The Mary Tyler Moore Show planned its
own end date in 1977, resulting in a finale many would argue sets the
standard for all future television endings. It combined these approaches: it gave smart viewers
something to think about like Seinfeld or The Sopranos – in a softer,
sweeter manner that also provided satisfying closure. In that show’s
finale, the entire staff at the TV news station where Mary has worked
for the whole series, WJM, is fired. As they all clean out their desks
and move on, we see how office mates often function as families, and
were becoming especially important to single, working women like Mary in
the ‘70s. Such insights, undercut with the melancholy of a real
goodbye, earned the finale every right to some tearjerking.
It’s even possible that inconsistent shows with long
runs, like Star Trek: The Next Generation and Battlestar Galactica,
were enshrined as "classics" in hindsight simply because of their strong
finales. ST:TNG ended with the Captain making an appearance at the senior staff's weekly poker game which signaled the final bond between the characters. It showed that during the series each character had risked something during their space exploration, but in the end they could come together in friendship.

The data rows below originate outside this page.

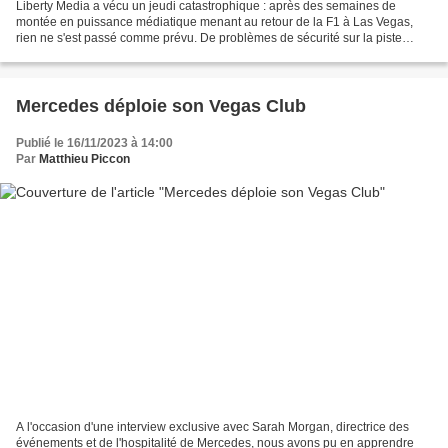
Liberty Media a vécu un jeudi catastrophique : après des semaines de
montée en puissance médiatique menant au retour de la F1 à Las Vegas,
rien ne s'est passé comme prévu. De problèmes de sécurité sur la piste
jusqu'à l'expulsion des spectateurs pour...
Mercedes déploie son Vegas Club
Publié le 16/11/2023 à 14:00
Par
Matthieu Piccon
A l'occasion d'une interview exclusive avec Sarah Morgan, directrice des
événements et de l'hospitalité de Mercedes, nous avons pu en apprendre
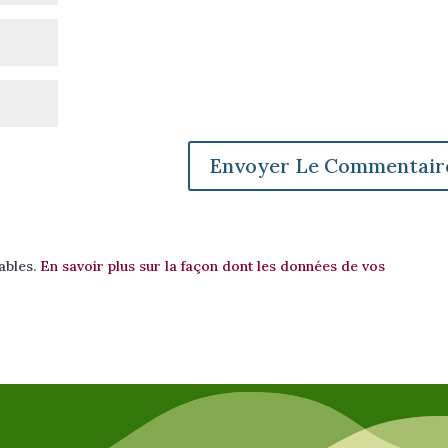
rables.
En savoir plus sur la façon dont les données de vos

But the greatest TV finale with the most memorable twist was The Bob Newhart Show. Newhart, a dead pan comedian who had a long TV career, was the focal character running a small New England B&B resort. He had a quirky cast of characters as he tried to run a vacation inn. But that series finale put in a strong memory most people have of Newhart
is of Newhart waking up in bed beside Suzanne Pleshette, who had
starred as his wife in his previous series, and realizing he had merely dreamed the
entirety of the later show. It was so genius and unexpected that it will survive the test of time.
So it is possible for popular television series to have brilliant finales. It takes writers who are true to their vision, realize what their audience wants, and have the guts to make a truly memorable, non-cliche finish to a long run.